# Task goal:
Going through the entries below, copy out each line that contains "Canadian".

================

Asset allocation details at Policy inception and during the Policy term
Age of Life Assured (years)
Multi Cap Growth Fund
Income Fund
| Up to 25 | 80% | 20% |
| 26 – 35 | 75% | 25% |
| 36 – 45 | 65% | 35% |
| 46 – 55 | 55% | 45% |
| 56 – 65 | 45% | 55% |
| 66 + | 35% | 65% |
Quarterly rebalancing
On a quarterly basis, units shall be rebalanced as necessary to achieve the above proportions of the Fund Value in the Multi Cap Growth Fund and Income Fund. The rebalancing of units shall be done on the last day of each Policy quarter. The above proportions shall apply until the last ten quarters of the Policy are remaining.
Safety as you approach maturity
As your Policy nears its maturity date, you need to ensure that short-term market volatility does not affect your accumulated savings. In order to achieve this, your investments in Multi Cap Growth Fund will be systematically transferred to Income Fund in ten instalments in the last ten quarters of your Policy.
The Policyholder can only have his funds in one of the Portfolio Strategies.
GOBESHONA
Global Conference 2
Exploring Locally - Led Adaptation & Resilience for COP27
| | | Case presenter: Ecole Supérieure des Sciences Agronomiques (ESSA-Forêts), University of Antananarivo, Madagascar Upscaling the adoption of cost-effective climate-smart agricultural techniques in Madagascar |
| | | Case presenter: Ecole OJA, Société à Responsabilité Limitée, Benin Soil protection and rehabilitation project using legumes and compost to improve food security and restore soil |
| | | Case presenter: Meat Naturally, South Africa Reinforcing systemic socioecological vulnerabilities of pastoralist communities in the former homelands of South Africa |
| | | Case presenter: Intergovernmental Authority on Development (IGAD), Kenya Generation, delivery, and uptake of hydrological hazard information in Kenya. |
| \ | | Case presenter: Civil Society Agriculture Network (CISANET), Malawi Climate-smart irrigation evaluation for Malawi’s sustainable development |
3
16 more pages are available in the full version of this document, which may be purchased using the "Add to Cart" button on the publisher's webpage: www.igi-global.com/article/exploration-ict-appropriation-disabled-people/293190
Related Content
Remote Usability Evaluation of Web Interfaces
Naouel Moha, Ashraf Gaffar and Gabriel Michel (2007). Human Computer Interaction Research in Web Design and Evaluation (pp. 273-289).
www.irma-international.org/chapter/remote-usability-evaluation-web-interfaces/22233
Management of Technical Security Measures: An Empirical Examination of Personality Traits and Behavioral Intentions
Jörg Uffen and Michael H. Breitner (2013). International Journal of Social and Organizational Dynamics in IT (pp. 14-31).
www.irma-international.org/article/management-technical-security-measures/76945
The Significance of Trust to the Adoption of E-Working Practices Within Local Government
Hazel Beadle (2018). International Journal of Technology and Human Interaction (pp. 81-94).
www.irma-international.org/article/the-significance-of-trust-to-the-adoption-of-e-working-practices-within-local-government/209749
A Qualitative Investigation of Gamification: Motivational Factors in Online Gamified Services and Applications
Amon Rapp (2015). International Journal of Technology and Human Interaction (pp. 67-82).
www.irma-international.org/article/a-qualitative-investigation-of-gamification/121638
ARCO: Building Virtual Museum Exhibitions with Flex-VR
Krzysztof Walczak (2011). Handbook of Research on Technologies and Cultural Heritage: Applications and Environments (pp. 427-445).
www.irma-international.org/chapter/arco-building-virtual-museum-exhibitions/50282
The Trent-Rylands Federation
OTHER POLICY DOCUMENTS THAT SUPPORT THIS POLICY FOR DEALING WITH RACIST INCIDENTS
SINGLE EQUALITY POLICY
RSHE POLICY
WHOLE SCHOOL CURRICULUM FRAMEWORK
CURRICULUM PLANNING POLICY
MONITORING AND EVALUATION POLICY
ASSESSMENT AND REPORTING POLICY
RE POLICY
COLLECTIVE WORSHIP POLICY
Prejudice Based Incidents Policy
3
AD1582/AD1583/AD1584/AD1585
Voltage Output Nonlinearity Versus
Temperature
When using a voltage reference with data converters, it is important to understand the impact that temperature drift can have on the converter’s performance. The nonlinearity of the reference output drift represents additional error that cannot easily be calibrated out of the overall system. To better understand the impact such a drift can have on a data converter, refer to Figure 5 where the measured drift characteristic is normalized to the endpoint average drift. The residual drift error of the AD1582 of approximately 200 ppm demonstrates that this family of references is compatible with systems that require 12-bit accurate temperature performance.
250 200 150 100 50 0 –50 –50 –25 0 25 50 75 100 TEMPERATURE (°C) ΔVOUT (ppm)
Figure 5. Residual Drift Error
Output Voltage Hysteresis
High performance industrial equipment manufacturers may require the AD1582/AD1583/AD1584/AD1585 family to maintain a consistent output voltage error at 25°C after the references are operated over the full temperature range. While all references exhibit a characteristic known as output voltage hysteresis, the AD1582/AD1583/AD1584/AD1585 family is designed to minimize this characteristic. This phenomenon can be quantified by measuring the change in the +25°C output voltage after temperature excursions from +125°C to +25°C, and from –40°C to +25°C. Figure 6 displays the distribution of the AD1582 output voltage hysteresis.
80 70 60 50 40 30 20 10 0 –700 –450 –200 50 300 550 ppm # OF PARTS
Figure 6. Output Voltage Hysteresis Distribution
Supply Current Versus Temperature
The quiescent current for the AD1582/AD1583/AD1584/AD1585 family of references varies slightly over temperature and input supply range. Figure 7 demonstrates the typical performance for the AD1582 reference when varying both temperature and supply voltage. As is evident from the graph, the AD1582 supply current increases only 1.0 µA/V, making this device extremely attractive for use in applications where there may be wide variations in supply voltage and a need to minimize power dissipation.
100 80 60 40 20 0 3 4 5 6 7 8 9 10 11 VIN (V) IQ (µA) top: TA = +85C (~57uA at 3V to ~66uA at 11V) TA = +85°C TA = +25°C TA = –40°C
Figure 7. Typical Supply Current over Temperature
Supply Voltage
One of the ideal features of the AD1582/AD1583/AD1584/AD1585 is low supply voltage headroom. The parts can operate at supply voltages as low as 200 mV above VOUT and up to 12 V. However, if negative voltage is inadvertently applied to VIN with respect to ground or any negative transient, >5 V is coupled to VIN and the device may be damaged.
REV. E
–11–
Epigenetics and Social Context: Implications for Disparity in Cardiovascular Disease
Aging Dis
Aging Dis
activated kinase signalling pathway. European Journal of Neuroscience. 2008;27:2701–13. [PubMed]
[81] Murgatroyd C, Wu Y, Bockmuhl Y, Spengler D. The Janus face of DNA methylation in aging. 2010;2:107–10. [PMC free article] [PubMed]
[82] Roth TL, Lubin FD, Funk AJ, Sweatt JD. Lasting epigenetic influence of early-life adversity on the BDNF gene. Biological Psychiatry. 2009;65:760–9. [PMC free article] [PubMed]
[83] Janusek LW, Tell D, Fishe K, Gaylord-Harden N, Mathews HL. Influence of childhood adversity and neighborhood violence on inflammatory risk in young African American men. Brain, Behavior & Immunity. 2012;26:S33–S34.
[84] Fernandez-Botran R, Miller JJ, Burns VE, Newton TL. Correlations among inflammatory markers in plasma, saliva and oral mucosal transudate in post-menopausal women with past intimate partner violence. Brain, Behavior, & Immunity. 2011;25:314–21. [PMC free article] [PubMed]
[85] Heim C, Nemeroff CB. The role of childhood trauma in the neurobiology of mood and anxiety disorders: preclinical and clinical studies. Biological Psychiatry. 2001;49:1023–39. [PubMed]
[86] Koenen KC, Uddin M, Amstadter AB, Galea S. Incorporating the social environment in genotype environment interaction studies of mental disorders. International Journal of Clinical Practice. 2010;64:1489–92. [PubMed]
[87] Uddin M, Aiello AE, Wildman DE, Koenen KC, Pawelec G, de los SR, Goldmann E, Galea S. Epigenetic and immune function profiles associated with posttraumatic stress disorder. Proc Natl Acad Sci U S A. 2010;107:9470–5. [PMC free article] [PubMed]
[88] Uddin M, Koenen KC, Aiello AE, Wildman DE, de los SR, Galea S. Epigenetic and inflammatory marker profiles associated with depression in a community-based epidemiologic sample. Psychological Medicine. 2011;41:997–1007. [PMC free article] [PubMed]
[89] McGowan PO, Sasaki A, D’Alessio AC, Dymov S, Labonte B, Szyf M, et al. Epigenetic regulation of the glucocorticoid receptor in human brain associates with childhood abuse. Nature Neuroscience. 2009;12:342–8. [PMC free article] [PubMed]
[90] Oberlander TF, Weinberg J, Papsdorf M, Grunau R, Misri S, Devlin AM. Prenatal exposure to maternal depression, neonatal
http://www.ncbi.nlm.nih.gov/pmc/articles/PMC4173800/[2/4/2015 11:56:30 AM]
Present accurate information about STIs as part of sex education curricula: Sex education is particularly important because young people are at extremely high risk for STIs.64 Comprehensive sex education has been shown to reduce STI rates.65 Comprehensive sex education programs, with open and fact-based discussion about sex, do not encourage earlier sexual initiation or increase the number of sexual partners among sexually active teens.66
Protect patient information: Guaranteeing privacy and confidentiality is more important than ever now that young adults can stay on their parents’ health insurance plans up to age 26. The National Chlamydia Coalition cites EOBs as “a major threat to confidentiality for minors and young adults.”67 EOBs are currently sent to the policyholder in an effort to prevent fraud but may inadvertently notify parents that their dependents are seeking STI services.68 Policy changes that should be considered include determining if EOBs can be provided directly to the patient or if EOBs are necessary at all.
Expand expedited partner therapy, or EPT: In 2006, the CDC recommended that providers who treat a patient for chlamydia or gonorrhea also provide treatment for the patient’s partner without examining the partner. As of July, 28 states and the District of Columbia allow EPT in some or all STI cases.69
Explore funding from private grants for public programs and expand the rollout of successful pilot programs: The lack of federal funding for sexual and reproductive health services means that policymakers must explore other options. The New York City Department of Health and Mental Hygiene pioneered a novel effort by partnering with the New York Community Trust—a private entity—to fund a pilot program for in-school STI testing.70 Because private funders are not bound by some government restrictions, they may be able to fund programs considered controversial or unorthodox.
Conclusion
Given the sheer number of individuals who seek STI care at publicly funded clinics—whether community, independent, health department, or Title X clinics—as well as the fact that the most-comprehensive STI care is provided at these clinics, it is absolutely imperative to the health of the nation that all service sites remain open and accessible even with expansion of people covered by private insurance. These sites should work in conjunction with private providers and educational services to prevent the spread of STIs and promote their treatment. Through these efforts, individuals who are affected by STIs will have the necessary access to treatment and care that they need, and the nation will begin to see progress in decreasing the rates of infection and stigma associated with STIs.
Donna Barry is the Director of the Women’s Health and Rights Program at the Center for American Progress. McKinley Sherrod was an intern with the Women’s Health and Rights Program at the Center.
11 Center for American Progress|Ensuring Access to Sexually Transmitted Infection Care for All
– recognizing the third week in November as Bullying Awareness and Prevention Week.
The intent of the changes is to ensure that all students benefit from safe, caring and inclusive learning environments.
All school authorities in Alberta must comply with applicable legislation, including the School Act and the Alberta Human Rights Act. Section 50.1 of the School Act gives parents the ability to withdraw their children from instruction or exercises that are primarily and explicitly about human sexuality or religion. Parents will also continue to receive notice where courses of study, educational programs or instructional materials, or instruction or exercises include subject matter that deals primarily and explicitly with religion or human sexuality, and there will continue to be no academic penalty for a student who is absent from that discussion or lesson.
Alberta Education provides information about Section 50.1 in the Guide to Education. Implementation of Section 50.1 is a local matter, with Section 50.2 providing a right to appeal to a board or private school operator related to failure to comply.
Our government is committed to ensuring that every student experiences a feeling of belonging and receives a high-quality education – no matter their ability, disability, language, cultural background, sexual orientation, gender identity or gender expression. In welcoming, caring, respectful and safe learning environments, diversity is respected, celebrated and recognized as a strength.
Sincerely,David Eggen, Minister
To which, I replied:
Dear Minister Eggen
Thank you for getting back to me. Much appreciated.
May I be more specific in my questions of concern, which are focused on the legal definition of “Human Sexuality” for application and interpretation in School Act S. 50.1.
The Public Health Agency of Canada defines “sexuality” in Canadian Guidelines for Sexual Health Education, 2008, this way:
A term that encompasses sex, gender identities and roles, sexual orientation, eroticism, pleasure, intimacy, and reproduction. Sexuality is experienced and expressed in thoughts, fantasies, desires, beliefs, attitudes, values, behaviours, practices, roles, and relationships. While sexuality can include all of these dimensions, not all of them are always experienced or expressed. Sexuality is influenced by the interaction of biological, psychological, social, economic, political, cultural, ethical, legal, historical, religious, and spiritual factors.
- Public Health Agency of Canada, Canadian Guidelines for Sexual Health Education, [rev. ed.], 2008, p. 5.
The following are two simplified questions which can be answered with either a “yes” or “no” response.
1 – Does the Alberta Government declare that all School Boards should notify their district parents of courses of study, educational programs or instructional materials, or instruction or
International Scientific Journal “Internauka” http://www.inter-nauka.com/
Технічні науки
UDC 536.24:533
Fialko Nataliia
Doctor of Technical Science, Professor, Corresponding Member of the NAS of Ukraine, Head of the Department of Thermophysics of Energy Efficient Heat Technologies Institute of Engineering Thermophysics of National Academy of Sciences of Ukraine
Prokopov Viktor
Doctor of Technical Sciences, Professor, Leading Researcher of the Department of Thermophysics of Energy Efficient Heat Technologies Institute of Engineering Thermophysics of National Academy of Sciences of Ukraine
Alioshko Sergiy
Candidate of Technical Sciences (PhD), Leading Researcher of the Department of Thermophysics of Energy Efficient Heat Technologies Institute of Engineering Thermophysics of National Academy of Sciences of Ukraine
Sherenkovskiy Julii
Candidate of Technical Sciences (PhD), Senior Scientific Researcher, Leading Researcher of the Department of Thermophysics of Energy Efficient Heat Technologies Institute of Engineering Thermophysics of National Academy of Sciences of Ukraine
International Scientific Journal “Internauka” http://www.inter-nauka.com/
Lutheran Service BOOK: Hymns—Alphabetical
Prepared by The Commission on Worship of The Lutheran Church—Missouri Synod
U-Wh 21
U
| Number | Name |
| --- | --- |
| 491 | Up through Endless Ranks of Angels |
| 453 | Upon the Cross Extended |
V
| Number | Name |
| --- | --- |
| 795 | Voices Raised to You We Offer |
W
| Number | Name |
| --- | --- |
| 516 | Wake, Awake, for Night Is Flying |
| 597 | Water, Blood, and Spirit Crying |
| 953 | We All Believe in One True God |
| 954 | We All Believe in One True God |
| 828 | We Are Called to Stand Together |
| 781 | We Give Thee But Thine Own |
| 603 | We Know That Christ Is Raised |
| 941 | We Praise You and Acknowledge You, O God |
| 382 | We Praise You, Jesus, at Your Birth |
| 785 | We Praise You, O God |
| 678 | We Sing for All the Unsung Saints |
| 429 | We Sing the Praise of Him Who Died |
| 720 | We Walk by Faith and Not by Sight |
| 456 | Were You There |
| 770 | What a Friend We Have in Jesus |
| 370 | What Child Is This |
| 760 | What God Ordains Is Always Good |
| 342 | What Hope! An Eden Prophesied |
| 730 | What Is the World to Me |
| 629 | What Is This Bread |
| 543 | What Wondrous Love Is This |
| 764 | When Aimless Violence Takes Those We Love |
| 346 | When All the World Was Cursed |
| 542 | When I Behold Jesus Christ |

================

# Task solution:
The Public Health Agency of Canada defines “sexuality” in Canadian Guidelines for Sexual Health Education, 2008, this way:
- Public Health Agency of Canada, Canadian Guidelines for Sexual Health Education, [rev. ed.], 2008, p. 5.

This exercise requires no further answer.